RBC Capital Markets’ Joseph Spak: Underperform score, $190 worth goal
“The unit numbers are higher than anticipated and the inventory is up ~7% after-market which we imagine could possibly be near a near-term prime. The subsequent catalyst is earnings the place the main target will shift to auto gross margins, money movement and sustainability of demand … Whereas 2Q19 models had been higher, we nonetheless warning 1) that blend of automobiles (and discounting to maneuver models) might weigh on profitability and therefore 2Q19 possible sacrificed margins for models. We discover the corporate’s intense concentrate on hitting short-term targets considerably curious for a narrative supposedly long-term centered, and a pair of) the sturdy push on the finish of the 2Q19 might have pulled ahead some demand … Of notice, Tesla didn’t reaffirm steering as they did within the 1Q19 supply launch.”

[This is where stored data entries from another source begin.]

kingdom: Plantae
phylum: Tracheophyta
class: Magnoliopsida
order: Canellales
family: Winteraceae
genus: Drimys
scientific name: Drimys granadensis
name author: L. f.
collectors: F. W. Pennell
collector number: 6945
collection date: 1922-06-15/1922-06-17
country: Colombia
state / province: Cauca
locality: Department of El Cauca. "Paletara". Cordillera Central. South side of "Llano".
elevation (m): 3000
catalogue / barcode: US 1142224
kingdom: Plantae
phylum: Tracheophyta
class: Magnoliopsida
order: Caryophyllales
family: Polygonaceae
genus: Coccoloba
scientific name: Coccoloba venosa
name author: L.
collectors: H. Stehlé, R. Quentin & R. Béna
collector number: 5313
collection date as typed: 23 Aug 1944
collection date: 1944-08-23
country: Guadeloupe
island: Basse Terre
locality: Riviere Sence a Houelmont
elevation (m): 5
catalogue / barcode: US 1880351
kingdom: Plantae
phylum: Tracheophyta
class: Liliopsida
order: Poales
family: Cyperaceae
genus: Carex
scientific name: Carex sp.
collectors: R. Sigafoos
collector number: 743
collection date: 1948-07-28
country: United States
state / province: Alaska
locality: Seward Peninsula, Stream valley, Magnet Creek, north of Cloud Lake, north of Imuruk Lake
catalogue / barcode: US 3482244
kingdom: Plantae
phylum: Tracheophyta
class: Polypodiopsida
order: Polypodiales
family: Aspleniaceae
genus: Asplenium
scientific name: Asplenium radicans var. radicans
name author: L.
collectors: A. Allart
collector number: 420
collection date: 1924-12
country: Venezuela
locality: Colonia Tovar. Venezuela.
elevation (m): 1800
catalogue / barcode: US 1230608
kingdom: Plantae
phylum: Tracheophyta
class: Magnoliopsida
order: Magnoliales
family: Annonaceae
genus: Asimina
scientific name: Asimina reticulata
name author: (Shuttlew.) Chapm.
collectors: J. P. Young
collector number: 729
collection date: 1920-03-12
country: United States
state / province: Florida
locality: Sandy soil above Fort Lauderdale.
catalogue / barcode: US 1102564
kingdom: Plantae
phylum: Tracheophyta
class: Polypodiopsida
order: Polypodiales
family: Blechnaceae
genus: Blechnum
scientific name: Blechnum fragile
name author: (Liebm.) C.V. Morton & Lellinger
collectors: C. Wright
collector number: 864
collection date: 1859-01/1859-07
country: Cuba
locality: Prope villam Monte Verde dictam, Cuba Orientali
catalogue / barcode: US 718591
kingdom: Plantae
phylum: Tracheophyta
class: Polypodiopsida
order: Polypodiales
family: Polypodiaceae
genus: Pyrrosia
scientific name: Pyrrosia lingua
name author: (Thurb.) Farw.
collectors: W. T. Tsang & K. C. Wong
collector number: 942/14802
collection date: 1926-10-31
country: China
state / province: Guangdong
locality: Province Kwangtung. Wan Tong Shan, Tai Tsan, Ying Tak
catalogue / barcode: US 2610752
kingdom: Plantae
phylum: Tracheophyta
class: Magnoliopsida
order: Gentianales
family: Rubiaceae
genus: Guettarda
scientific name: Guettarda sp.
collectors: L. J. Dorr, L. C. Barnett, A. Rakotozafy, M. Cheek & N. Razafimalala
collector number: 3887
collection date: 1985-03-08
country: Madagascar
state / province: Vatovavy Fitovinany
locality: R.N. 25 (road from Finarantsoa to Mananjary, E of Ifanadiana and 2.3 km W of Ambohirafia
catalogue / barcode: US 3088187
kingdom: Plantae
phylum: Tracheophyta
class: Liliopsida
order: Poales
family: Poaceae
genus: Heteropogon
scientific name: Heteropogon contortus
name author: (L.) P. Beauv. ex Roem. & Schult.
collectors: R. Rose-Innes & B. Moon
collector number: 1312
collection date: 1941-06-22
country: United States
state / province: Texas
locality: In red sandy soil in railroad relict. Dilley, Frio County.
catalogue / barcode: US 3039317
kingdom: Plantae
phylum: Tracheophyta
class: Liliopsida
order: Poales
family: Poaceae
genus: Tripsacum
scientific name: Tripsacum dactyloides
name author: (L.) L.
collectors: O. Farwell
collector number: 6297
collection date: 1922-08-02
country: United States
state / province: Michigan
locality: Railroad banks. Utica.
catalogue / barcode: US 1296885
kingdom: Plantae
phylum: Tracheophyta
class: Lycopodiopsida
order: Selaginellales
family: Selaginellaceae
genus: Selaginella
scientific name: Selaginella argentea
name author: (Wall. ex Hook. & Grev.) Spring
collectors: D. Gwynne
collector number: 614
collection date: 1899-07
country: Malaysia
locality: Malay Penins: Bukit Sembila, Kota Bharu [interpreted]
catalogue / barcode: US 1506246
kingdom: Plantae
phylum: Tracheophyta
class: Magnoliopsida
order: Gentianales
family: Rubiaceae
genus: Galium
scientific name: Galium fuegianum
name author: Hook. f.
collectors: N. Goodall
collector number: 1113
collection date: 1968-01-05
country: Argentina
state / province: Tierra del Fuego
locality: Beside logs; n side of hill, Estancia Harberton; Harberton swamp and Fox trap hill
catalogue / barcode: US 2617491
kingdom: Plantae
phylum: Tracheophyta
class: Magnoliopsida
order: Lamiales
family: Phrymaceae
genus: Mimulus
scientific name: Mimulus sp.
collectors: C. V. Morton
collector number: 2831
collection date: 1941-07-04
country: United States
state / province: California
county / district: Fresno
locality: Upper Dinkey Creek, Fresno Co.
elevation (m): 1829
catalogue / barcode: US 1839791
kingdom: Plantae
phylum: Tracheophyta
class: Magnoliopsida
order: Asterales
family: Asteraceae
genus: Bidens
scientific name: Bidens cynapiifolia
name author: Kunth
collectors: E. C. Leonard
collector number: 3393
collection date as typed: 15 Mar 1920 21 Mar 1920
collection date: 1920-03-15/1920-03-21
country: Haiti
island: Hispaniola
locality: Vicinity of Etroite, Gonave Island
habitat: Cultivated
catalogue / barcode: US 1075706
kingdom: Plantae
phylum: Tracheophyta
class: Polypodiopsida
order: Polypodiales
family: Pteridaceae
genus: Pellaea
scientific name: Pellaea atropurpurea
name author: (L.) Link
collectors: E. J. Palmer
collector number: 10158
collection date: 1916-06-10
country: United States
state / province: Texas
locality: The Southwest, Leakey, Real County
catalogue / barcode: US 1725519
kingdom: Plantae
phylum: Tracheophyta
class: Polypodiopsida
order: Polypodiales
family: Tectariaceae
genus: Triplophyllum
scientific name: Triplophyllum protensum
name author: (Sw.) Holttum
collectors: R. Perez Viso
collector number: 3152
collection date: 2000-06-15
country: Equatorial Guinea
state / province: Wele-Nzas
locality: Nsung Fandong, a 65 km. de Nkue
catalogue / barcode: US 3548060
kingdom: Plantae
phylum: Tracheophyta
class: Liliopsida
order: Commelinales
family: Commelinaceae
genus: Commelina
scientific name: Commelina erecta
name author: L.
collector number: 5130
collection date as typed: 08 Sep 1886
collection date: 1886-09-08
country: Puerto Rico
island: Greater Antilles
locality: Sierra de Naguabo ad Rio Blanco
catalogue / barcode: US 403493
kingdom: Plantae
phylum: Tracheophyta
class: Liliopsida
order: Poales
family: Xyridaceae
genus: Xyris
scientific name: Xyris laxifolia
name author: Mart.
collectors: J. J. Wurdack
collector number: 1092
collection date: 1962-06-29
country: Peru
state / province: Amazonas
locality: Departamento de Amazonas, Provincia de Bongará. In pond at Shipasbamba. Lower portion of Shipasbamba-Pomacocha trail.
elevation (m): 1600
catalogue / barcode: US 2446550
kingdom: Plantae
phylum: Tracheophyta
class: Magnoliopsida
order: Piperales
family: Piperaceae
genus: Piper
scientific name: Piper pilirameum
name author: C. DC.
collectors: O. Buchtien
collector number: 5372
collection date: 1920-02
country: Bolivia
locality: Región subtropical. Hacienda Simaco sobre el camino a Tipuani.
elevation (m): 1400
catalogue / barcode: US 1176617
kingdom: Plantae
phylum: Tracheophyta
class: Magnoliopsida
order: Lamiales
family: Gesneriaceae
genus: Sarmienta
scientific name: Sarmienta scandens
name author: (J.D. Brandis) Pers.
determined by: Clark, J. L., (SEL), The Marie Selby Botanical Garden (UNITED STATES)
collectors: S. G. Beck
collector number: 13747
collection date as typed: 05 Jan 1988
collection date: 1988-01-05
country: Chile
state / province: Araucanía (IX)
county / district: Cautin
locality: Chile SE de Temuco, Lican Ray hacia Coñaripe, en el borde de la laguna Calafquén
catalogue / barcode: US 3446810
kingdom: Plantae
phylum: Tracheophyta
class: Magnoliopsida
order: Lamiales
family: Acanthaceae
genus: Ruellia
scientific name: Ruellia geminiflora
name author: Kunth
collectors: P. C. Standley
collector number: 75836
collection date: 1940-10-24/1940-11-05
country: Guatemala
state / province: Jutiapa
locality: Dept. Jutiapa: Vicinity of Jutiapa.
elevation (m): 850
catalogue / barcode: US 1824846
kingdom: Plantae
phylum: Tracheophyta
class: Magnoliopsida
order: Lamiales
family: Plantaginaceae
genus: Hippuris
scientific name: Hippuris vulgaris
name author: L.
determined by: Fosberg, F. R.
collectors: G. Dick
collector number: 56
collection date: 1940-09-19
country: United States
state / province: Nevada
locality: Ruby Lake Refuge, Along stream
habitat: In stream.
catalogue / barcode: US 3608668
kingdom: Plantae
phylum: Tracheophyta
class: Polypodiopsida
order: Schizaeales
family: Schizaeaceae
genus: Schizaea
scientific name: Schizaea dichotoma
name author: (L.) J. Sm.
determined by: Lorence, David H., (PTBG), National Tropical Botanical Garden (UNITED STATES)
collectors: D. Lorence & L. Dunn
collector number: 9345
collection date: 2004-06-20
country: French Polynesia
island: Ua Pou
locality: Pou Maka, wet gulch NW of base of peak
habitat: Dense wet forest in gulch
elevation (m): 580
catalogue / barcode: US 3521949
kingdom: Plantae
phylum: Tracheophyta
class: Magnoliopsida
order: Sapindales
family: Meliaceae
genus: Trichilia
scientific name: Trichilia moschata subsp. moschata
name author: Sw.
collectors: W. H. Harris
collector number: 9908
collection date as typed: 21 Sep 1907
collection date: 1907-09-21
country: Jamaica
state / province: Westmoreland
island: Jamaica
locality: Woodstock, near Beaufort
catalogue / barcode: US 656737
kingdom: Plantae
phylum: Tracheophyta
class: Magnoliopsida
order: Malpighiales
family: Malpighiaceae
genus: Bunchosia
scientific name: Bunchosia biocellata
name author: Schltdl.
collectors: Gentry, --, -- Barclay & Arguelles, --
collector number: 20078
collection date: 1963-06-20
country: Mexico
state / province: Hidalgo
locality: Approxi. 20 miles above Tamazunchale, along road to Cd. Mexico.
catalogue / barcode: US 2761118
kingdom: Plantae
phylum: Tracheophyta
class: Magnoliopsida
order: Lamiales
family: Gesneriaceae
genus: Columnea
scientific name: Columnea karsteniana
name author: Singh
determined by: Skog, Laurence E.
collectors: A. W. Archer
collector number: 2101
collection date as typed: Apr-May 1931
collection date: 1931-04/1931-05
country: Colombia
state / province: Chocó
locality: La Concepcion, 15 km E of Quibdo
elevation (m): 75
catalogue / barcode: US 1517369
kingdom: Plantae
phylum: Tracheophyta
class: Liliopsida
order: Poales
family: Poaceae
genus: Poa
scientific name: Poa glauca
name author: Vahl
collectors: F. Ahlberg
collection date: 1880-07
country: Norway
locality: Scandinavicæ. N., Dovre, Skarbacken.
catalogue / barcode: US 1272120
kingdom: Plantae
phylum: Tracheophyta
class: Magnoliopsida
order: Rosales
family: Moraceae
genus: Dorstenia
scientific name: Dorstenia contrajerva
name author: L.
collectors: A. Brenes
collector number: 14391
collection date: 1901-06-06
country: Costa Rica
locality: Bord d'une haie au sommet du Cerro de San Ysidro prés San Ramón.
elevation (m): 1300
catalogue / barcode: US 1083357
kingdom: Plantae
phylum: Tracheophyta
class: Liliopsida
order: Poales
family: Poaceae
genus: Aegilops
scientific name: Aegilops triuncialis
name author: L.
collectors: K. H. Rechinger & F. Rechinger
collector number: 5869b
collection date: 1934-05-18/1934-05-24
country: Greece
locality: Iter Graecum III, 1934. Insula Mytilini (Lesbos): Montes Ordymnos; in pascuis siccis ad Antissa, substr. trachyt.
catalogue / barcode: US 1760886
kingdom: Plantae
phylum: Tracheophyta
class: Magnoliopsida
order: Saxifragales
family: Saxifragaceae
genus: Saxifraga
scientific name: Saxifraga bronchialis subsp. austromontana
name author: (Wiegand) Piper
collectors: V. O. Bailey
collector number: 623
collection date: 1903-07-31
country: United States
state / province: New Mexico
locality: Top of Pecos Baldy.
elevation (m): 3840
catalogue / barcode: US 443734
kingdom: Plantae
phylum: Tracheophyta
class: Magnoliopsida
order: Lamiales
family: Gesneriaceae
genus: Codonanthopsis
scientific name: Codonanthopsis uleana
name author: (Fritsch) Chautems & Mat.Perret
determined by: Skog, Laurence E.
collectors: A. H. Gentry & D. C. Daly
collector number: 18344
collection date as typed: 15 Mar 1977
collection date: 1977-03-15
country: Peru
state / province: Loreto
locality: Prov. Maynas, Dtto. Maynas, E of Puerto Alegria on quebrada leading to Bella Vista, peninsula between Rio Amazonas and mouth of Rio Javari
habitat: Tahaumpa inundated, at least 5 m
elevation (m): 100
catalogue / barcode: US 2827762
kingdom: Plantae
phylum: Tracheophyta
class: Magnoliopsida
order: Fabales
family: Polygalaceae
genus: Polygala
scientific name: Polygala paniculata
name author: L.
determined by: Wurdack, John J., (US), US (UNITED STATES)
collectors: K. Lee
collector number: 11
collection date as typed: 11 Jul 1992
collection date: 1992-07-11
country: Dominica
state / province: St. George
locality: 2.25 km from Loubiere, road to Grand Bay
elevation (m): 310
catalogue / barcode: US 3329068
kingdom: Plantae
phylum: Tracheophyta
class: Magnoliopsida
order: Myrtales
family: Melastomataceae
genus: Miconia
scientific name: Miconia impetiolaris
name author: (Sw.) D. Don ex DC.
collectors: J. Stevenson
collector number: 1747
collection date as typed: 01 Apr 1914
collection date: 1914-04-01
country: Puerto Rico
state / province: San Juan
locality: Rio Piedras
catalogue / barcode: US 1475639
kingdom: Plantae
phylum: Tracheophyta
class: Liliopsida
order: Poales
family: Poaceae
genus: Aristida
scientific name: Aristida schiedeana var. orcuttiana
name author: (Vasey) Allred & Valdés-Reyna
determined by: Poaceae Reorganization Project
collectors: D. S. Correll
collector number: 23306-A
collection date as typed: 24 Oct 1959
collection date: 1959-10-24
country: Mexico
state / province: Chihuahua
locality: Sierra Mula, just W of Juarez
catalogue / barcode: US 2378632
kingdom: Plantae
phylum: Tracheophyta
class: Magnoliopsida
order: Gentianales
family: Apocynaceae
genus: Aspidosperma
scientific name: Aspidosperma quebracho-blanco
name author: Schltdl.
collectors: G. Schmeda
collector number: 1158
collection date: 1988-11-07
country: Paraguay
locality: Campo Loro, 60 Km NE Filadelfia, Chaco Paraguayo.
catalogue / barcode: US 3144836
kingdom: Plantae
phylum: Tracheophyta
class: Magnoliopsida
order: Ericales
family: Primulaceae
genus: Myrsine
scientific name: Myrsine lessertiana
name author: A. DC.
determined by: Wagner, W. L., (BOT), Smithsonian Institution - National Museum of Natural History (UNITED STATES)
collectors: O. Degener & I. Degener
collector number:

Macquarie Analysis’s Maynard Um: Outperform score, $400 worth goal
“TSLA’s sequential improve so as backlog must also additional help deliveries going into H2 and we anticipate additional Mannequin S&X refreshes and lower-priced variants of the Mannequin Three to drive continued demand by a minimum of the rest of the yr. We then anticipate China demand to develop because the Shanghai manufacturing unit ramps up manufacturing beginning in This fall and accelerates in FY20 H1.”
Evercore ISI’s Arndt Ellinghorst: Promote score, $200 worth goal
“Whereas we’ll revisit our Q2 Rev/Mgn/FCF, we stay snug with our FY unit estimate of 345ok (implying TSLA can keep within the ~90ok/Q vary however possible struggles to maneuver increased), given continued questionable international M3 demand (SR+ Q2 preliminary push now behind) and continued involved round S/X combine (21% YoY; 15-16ok per Q 1H development). Though a stable bounce again vs disastrous Q1, worth/combine will stay a big gross margin sequential headwind for the remainder of the yr, and now we have but to see a cloth transfer up from 5-6k/week M3 manufacturing (goal is 7k by finish of the yr).”
– CNBC’s Michael Bloom contributed to this report.